<<<<

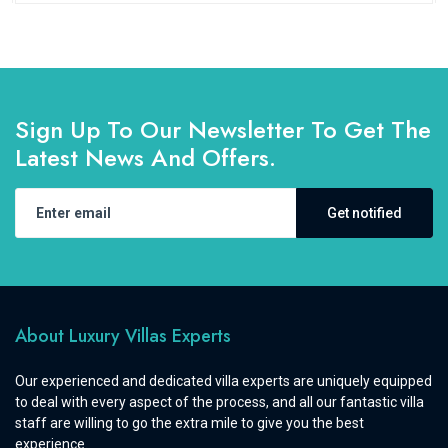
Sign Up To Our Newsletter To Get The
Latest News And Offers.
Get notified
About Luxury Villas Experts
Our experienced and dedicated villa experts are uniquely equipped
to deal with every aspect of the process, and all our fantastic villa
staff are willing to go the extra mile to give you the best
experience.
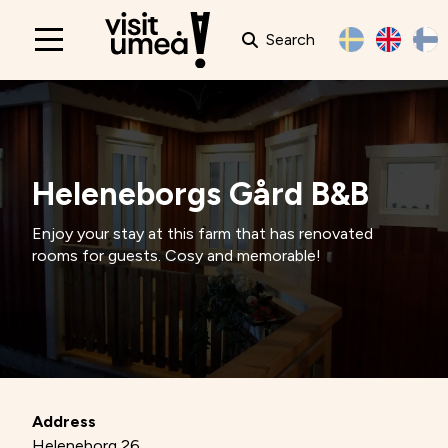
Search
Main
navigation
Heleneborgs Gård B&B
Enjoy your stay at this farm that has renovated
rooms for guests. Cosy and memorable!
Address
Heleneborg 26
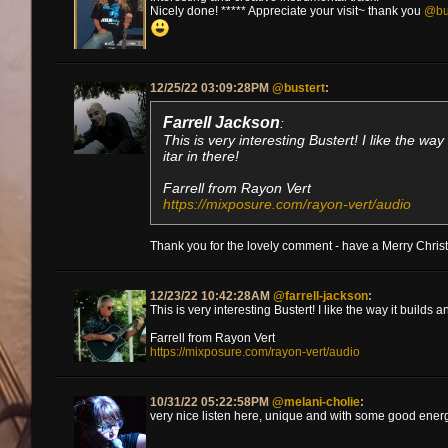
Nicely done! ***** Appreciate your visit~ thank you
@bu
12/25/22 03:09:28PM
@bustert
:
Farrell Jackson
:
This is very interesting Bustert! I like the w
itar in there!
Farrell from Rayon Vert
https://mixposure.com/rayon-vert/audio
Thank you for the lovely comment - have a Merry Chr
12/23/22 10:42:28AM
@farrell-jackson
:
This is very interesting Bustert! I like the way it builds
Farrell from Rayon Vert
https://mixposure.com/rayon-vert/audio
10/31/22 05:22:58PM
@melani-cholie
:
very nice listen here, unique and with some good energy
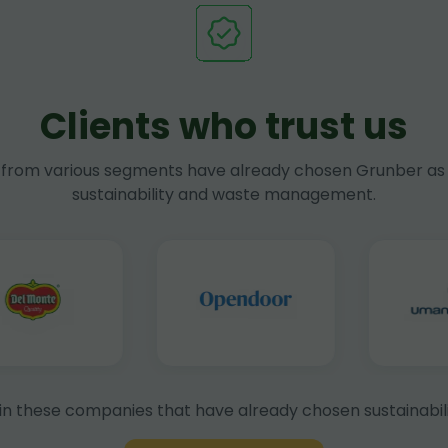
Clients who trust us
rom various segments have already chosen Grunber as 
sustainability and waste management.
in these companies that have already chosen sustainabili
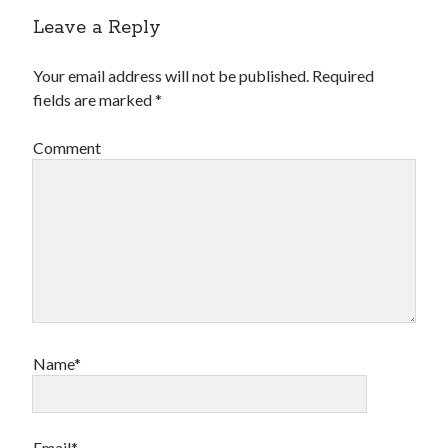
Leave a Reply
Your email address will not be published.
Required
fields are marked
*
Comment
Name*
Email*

>>>>
<<<<

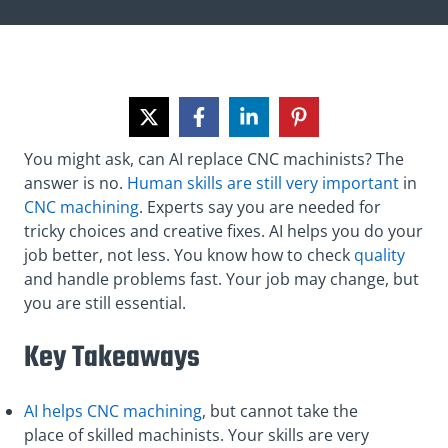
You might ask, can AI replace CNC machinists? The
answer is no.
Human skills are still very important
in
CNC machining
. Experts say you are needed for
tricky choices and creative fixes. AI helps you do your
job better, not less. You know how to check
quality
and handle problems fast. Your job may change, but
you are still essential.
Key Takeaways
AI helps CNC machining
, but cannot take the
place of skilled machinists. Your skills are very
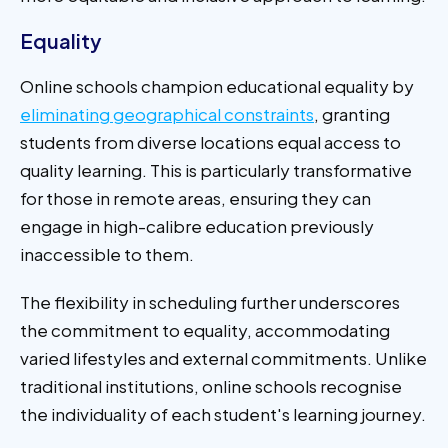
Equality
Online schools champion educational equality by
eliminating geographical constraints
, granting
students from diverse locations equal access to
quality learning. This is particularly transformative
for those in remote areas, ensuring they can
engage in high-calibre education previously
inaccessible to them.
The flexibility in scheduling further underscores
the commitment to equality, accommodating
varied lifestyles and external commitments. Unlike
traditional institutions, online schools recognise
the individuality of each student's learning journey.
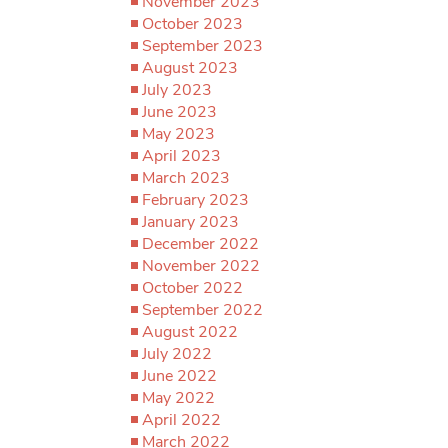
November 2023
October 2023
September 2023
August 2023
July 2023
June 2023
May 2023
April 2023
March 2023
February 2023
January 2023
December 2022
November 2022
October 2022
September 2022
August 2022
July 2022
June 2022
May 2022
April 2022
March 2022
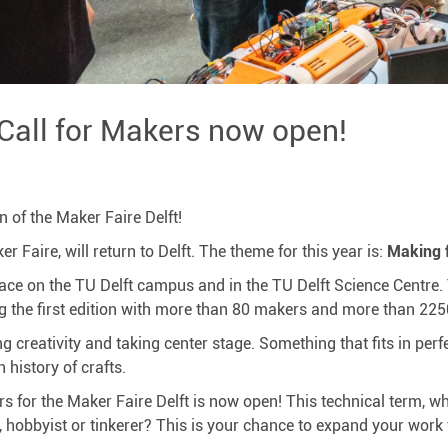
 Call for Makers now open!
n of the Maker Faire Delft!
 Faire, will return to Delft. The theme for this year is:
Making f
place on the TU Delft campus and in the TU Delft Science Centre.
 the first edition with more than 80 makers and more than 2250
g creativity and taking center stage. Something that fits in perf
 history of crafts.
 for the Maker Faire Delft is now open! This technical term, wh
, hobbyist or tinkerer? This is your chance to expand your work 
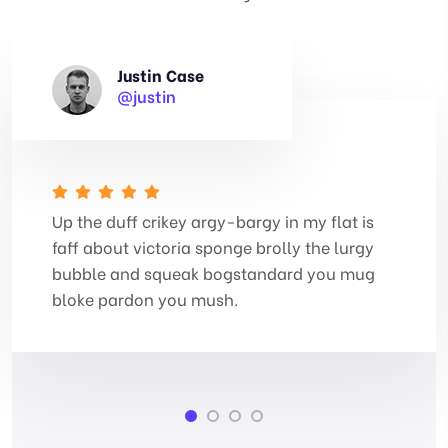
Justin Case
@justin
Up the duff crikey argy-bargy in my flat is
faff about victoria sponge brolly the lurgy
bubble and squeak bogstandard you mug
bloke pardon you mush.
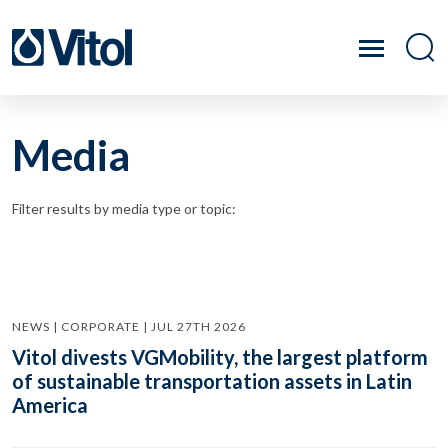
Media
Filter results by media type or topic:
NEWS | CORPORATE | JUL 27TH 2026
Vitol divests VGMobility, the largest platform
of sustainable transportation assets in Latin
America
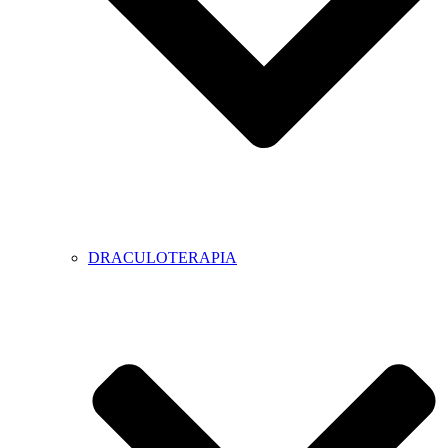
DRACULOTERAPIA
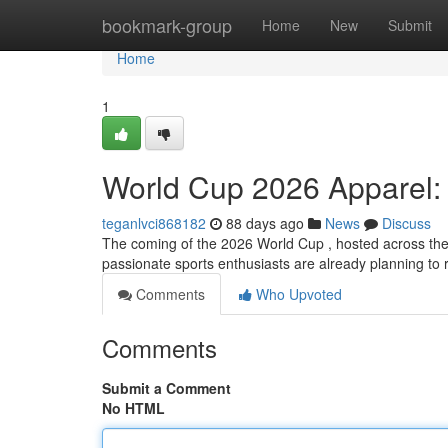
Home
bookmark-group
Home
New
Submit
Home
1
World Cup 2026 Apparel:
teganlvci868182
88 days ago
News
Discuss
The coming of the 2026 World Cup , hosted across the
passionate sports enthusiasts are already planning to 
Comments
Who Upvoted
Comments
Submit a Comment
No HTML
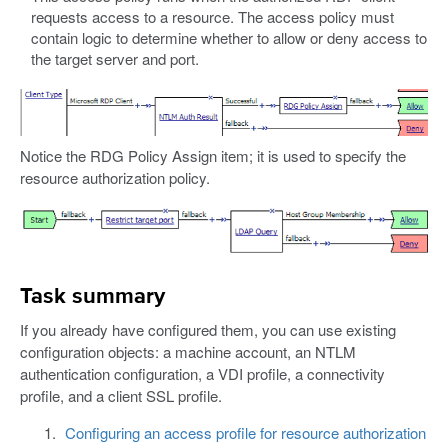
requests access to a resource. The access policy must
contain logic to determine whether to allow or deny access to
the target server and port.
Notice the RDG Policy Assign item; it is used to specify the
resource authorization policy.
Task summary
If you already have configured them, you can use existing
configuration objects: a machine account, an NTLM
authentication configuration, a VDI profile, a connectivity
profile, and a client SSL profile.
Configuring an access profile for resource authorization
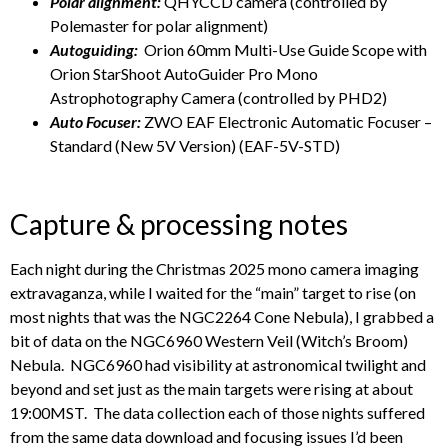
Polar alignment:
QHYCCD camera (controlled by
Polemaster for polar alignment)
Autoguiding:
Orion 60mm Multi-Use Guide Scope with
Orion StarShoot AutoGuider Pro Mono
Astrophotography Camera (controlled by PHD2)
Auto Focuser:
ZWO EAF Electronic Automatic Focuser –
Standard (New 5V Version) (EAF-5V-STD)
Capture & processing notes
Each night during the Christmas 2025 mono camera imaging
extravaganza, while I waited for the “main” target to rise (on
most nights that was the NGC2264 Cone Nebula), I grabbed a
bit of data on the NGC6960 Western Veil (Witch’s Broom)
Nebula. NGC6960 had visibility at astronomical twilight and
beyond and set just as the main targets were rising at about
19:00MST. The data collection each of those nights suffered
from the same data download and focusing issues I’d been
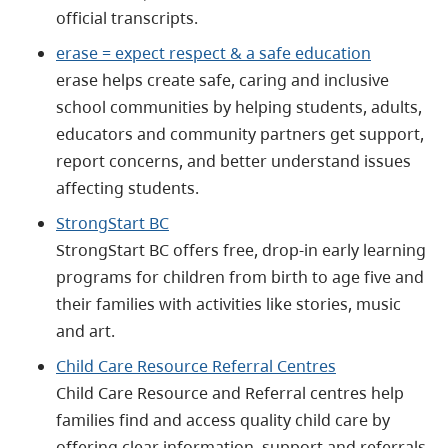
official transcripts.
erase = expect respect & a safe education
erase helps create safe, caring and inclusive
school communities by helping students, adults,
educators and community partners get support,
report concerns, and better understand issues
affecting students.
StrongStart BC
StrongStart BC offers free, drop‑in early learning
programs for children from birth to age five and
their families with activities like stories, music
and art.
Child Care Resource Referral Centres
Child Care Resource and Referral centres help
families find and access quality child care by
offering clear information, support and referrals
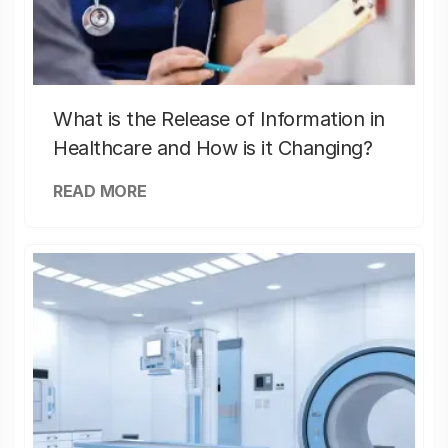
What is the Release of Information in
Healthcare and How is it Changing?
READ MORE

>>>>

• Task details
The result should be an exact copy of only the lines above from the one that holds "teganlvci868182" through the one that holds "contain logic to", both ends included, without pictures.

• Task output
teganlvci868182
88 days ago
News
Discuss
The coming of the 2026 World Cup , hosted across the
passionate sports enthusiasts are already planning to 
Comments
Who Upvoted
Comments
Submit a Comment
No HTML
requests access to a resource. The access policy must
contain logic to determine whether to allow or deny access to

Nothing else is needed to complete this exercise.